Grace and Faith

I find this to be a common request I ask of Jesus, Give me grace and grow my small faith.

I know I am young, but I believe I have had the privilege to experience a lot with God. I have learned so much and be exposed to a lot of different cultures and environments of worship.

 I don't say this to say I am somehow a better person or to be prideful, but really to say that I need Jesus more then ever. I need His grace more and more each day. I need His spirit to grow the small faith I have, because even though I have seen amazing things and God's faithfulness, I struggle.

 I have struggled with believing the truth at times and so I have doubted God's character. I have struggled to choose faith over anxiety and apathy. I have struggled with comparing my walk with God with others. My calling with others.  I have feared peoples opinions and expectations. I need Jesus.

However I don't want more of Jesus just so I can be a better person.

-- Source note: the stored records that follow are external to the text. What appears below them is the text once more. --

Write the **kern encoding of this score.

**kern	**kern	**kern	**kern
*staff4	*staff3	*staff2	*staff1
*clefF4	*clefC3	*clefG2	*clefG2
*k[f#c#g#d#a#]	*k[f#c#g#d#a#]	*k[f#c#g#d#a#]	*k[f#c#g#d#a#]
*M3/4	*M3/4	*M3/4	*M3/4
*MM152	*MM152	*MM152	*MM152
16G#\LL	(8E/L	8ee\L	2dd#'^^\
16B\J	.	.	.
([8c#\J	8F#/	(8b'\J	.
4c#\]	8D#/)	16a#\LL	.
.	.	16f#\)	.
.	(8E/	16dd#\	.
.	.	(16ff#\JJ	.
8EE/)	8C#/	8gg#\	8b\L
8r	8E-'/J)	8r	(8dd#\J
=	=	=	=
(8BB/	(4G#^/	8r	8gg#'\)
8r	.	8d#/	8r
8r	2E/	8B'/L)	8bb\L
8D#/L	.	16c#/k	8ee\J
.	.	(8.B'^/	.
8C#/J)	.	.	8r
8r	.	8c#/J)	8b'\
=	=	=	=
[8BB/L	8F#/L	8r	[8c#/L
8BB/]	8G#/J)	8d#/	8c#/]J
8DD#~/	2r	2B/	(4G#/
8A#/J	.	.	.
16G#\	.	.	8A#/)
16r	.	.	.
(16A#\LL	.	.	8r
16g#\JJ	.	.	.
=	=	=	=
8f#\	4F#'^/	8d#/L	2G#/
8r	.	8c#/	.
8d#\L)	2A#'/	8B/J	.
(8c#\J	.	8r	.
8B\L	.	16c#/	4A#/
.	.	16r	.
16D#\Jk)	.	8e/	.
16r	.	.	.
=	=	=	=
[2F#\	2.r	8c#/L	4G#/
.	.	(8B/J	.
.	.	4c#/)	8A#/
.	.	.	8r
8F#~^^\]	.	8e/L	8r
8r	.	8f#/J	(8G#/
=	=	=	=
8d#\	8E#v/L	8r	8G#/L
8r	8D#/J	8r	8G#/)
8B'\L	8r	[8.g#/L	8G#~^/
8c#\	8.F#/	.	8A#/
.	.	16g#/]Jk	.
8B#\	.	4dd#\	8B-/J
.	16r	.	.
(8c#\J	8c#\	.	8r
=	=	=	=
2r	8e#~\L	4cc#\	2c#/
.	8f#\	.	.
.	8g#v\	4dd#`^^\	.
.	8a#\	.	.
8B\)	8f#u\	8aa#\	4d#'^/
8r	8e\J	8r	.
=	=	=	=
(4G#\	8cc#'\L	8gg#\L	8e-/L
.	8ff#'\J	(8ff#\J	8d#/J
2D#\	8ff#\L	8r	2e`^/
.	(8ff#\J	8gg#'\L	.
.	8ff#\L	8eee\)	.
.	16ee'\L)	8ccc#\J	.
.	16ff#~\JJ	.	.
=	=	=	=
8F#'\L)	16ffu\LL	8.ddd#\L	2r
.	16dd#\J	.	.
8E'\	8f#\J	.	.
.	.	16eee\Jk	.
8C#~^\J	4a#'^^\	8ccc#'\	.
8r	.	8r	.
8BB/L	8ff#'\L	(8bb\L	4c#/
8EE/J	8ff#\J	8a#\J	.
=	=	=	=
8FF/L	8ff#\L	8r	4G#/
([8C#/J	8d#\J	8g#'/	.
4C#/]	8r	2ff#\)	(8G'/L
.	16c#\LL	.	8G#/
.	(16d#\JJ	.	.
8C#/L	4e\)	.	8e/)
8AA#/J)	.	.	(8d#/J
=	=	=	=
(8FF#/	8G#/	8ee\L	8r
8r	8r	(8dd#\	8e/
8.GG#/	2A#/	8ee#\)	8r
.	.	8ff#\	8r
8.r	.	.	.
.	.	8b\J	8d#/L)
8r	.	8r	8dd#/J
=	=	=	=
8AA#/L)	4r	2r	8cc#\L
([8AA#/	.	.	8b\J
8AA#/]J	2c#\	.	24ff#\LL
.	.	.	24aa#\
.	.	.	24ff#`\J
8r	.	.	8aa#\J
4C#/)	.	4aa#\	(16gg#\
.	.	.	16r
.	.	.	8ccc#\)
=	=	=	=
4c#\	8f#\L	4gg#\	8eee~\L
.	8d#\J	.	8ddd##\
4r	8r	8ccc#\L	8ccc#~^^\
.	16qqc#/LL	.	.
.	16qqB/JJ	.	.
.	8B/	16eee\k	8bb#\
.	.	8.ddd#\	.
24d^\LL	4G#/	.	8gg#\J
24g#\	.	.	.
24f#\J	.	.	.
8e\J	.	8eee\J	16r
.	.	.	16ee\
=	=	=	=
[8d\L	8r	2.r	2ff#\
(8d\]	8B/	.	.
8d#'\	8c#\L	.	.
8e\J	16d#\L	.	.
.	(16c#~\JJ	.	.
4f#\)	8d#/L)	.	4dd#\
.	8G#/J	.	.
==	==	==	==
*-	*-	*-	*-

I know now that that isn't the point. "better person". My expectations of better, and God's can be very different. I want to pick up God's grace and get some of this out of my life so that I can be closer to God, bring more glory to Him, and to be a resting place for the Holy Spirit. I want to be a light in the darkness and I breath of fresh air for the people around me because I walk with God. I want to speak God, act God, love God, be His vessel. So I need Grace. I can't do any of this without God. Death to self and may I live like Jesus, doing what my Father asks and delighting in Him forever.